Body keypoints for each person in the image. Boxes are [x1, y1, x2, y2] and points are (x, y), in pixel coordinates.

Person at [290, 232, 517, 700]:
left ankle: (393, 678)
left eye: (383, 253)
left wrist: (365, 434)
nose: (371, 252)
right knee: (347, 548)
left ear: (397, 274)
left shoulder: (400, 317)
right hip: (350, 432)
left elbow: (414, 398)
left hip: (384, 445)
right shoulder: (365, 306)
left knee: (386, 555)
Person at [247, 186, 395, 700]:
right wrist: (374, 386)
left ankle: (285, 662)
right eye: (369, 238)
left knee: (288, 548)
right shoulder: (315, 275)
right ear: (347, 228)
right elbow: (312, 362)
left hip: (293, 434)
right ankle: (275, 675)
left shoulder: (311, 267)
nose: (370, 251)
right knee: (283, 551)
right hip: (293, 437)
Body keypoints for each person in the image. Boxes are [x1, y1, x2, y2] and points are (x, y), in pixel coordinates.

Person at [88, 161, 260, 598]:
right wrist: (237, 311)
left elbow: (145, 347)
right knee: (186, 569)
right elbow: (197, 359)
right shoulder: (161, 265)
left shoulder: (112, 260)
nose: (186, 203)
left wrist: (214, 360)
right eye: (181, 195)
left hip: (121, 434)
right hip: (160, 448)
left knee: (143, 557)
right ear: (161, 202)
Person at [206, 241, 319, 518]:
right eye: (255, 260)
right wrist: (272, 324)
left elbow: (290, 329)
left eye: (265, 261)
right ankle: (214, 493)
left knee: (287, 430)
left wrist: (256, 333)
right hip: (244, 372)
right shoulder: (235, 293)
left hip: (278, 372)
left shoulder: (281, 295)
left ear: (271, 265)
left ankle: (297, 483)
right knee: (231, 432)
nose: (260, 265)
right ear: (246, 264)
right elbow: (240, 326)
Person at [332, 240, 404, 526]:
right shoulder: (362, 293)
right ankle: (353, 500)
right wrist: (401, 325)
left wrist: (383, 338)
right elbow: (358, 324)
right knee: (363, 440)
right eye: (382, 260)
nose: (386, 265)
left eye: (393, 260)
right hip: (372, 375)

════════════════════

▶ **Task objective**: Nothing before the line containing "left ankle: (297, 483)" should be repeated; repeat that line and all later lines through the end of the data above, exactly.

▶ **Answer to this problem**:
left ankle: (297, 483)
right knee: (231, 432)
nose: (260, 265)
right ear: (246, 264)
right elbow: (240, 326)
Person at [332, 240, 404, 526]:
right shoulder: (362, 293)
right ankle: (353, 500)
right wrist: (401, 325)
left wrist: (383, 338)
right elbow: (358, 324)
right knee: (363, 440)
right eye: (382, 260)
nose: (386, 265)
left eye: (393, 260)
right hip: (372, 375)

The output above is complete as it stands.